The issues before the High Court were:

  • whether the early repayment of the junior loan due to the default under the personal loan was a "repayment event" so making the defendant liable to make payment under the UFA; and
  • if so, whether that payment provision amounted to a penalty, or a disguised penalty, which would be unenforceable?

Applying established principles of contract interpretation, the court found in favour of the claimant.

The UFA provided that the fee was payable for the provision of services i.e. procuring the junior loan. The definition of "payment event" was expressed in general and unqualified terms and covered any repayment of the junior loan (mandatory or voluntary) which was made or fell to be made, including any accelerated payment. Payment was not limited to repayment following disposal, refinancing or other exit but included default under the personal loan triggering repayment of the junior loan.

The fee would have been payable at some point - even had repayment of the junior loan been made at the end of the relevant term. Had that occurred, there could be no question that the payment was a penalty. The early triggering did not increase the defendant's overall obligation and it would be perverse if the borrower was placed in an advantageous position by breaching rather than performing the junior loan.

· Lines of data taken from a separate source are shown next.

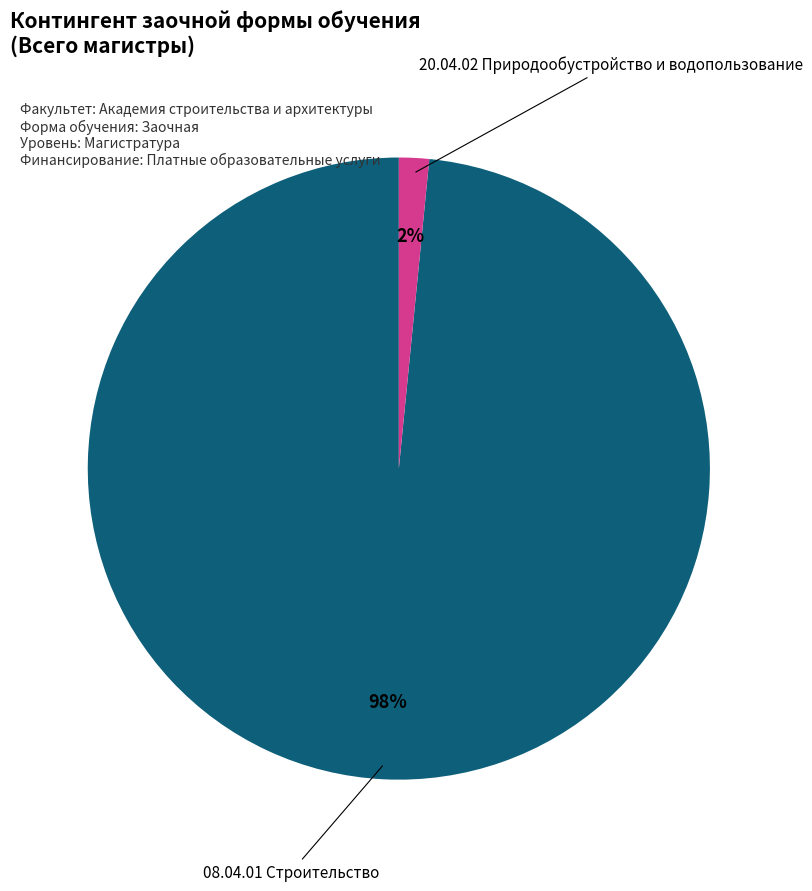

To the nearest percent, what is the average slice percentage?

50%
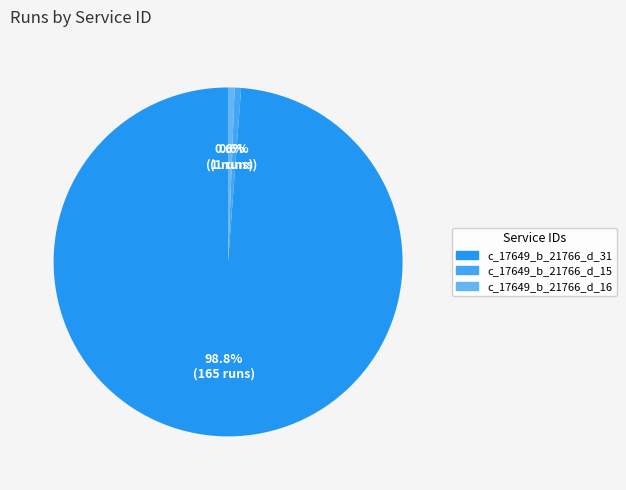

To the nearest percent, what is the difference between the largest and smallest slice percentages?

98%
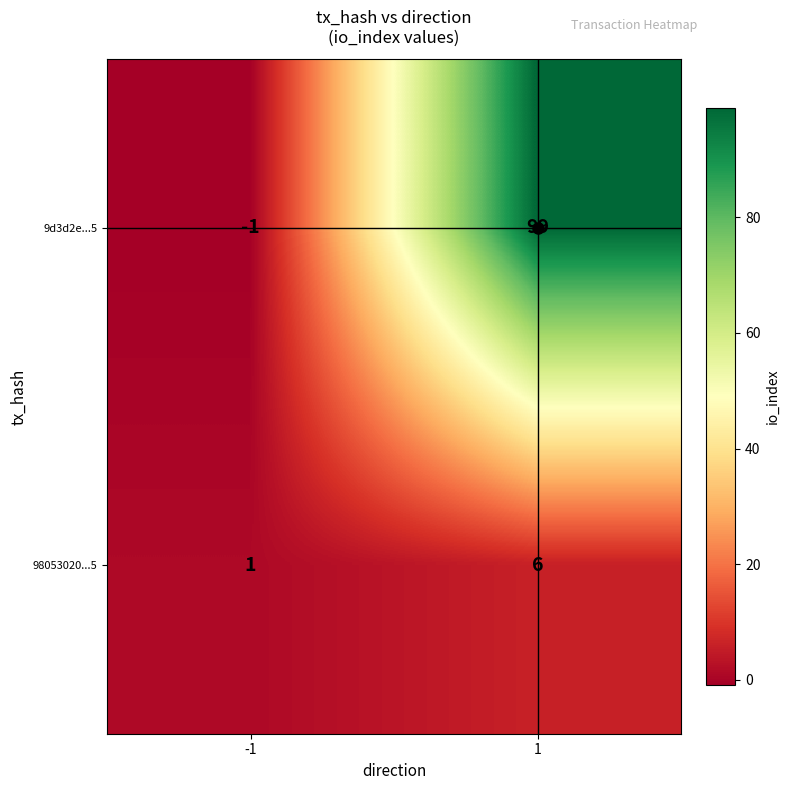

Which category has the lowest value across all series?

-1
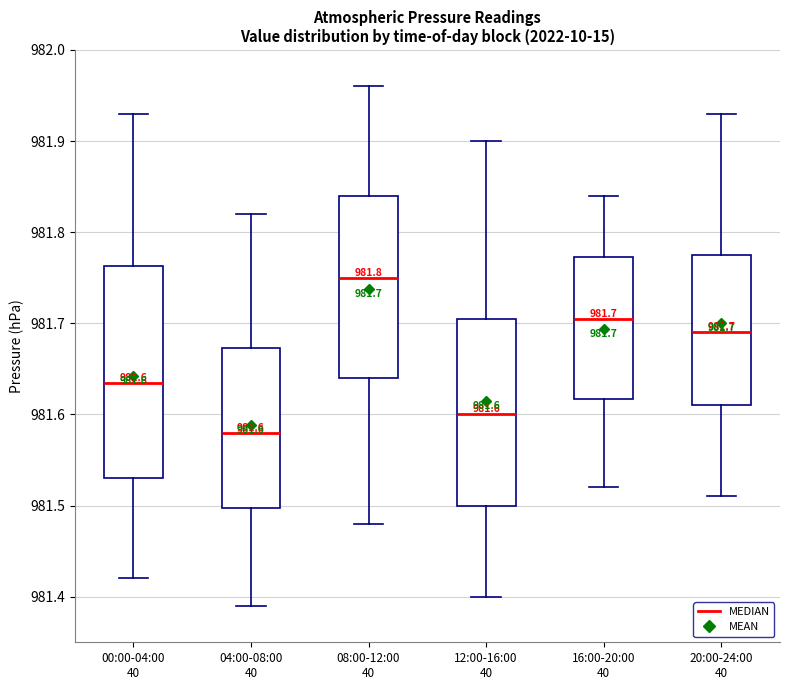

Which box has the highest median line?

08:00-12:00 40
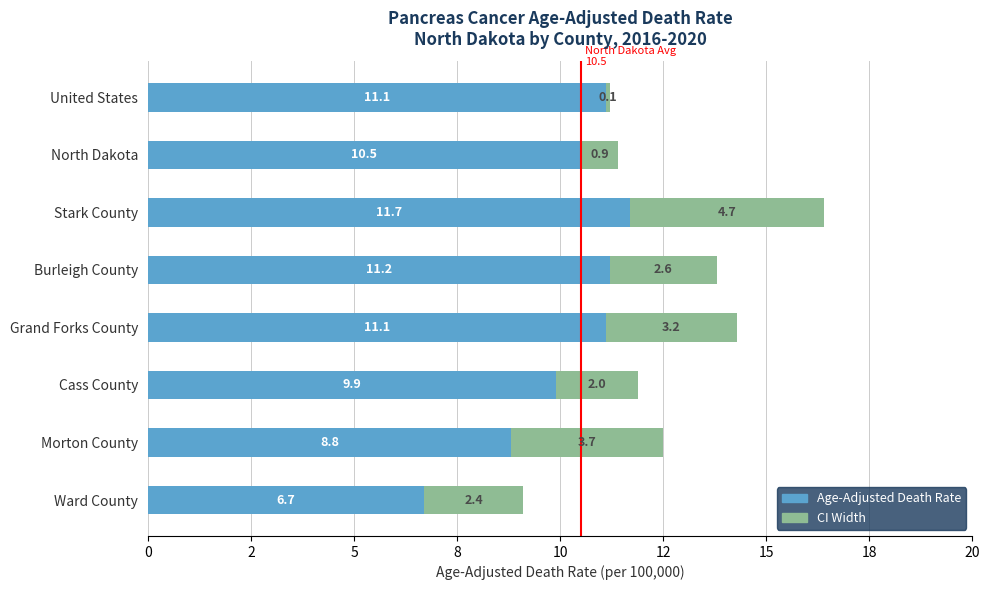

Reading left to right, what are all the values shown in this chart?

Age-Adjusted Death Rate: 6.7	8.8	9.9	11.1	11.2	11.7	10.5	11.1
CI Width (Rate to Lower CI): 2.4	3.7	2.0	3.2	2.6	4.7	0.9	0.1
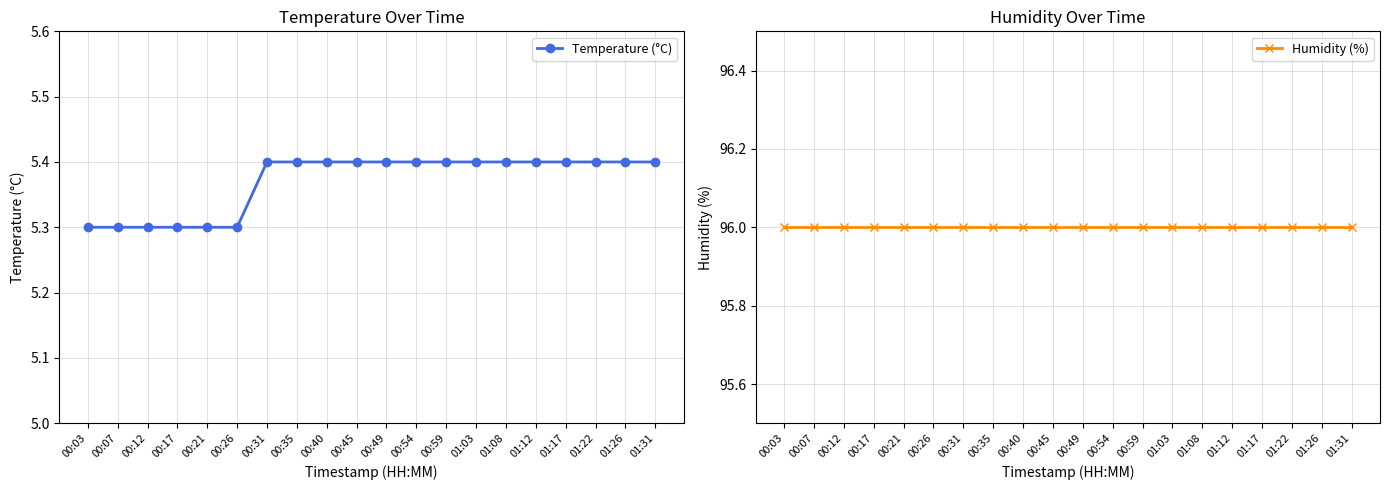

Reading left to right, what are all the values shown in this chart?

Temperature (°C): 5.3	5.3	5.3	5.3	5.3	5.3	5.4	5.4	5.4	5.4	5.4	5.4	5.4	5.4	5.4	5.4	5.4	5.4	5.4	5.4
Humidity (%): 96.0	96.0	96.0	96.0	96.0	96.0	96.0	96.0	96.0	96.0	96.0	96.0	96.0	96.0	96.0	96.0	96.0	96.0	96.0	96.0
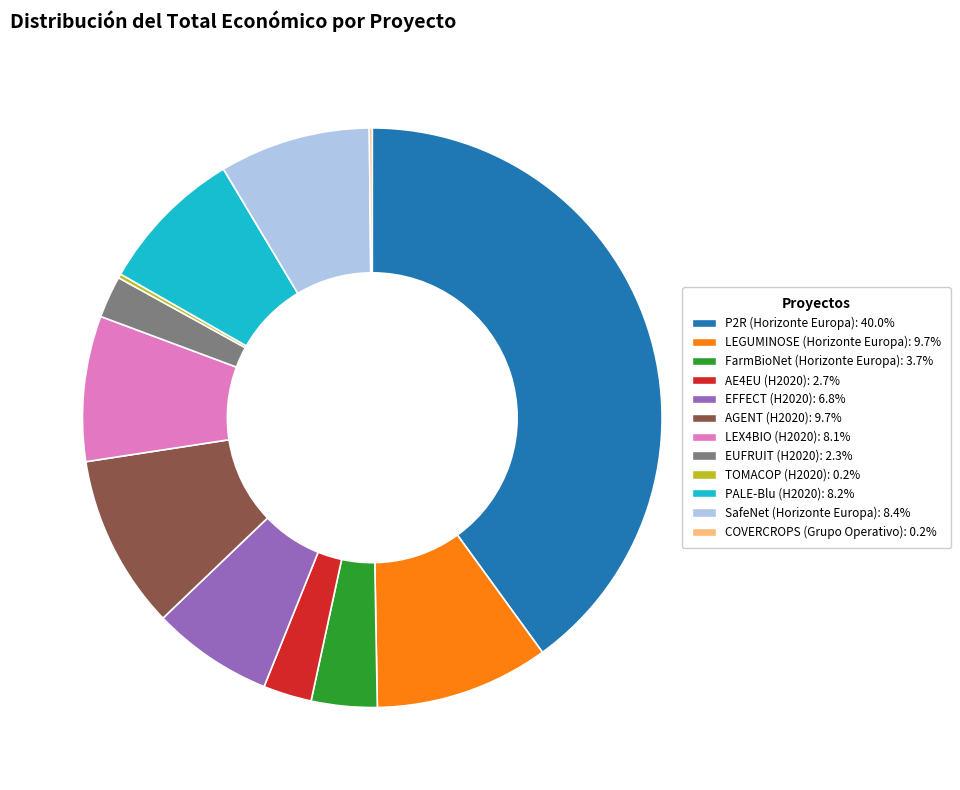

Does any single category account for the majority?

No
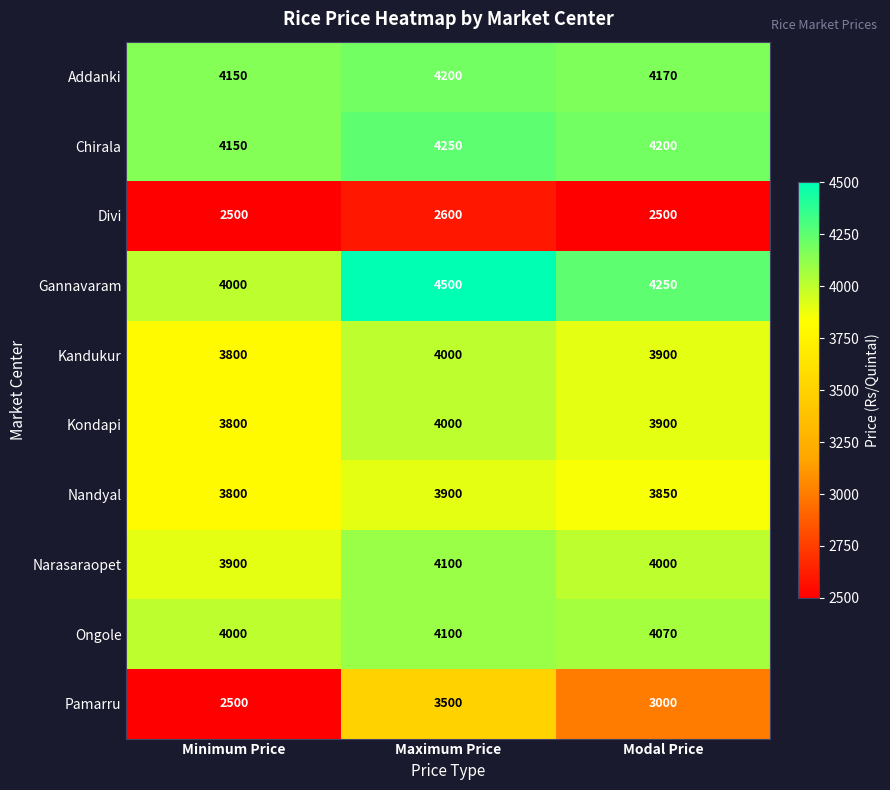

What is the difference between the highest and lowest values at Maximum Price?

1900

The payment was not a penalty. The early triggering of the payment clause had not been caused by the defendant's breach of contract but by the third parties' under the personal loans. The rule against penalties only applies if the clause was triggered by a breach of duty owed by one party to the relevant contract to the other. The breach of the personal loan was not a breach of the junior loan - they were two separate contracts.

Although the fee was substantial, the UFA had been entered into during the credit crunch in challenging commercial circumstances. The junior loan was, in effect, a bridging loan and the substantial fee was commercially justified given the circumstances. Even if the court had found that the rule against penalties did apply, it would have held that the fee was not a penalty, despite being substantial and that the clause and fee were commercially justifiable with the predominant purpose not being deterrence.

Things to consider

The expression used in a contract i.e. penalty or liquidated damages, will not be conclusive and the court will look at the contract as a whole in the circumstances and context in which it was made to determine if a payment is in fact a penalty or not.

Appropriate drafting of a clause that provides for payment in circumstances other than following a breach of contract, may well save the clause, even if the payment is substantial - as here. The commercial reality of the transaction will be considered.